WORK INSTRUCTION.
Filter the records for lines holding the string "Houd".
===== STORED DATA
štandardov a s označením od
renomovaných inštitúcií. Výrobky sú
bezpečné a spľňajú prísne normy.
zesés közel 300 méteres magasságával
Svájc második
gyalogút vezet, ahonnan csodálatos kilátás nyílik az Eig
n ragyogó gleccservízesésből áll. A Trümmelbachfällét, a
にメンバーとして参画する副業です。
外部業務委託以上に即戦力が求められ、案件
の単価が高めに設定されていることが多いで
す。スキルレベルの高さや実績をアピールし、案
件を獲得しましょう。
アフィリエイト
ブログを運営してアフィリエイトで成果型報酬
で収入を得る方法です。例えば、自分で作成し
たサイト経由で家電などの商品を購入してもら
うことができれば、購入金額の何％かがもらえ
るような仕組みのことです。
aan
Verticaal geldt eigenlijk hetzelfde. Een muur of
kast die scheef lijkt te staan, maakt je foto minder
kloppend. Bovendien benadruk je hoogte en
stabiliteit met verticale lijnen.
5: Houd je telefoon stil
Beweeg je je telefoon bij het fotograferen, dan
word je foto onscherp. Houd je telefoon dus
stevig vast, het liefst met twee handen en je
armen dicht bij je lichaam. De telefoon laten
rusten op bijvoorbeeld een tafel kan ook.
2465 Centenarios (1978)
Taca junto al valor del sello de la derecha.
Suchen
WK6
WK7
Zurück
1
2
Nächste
==========
===== STORED DATA
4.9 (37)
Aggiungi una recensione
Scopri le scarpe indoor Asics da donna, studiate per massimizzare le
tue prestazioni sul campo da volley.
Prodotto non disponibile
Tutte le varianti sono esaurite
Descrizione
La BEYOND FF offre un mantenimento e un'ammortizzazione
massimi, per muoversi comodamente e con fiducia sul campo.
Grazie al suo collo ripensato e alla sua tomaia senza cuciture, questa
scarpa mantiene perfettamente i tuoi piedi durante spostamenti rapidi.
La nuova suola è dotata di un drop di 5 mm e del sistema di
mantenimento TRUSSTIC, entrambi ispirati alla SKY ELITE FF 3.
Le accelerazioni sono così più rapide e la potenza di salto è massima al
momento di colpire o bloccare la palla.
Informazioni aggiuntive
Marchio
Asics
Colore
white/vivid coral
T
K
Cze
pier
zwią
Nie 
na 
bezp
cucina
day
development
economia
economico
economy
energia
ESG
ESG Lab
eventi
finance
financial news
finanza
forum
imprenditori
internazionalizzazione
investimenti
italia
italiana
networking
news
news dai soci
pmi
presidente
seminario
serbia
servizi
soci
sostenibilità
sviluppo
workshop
==========
ANSWER SPACE.
5: Houd je telefoon stil
word je foto onscherp. Houd je telefoon dus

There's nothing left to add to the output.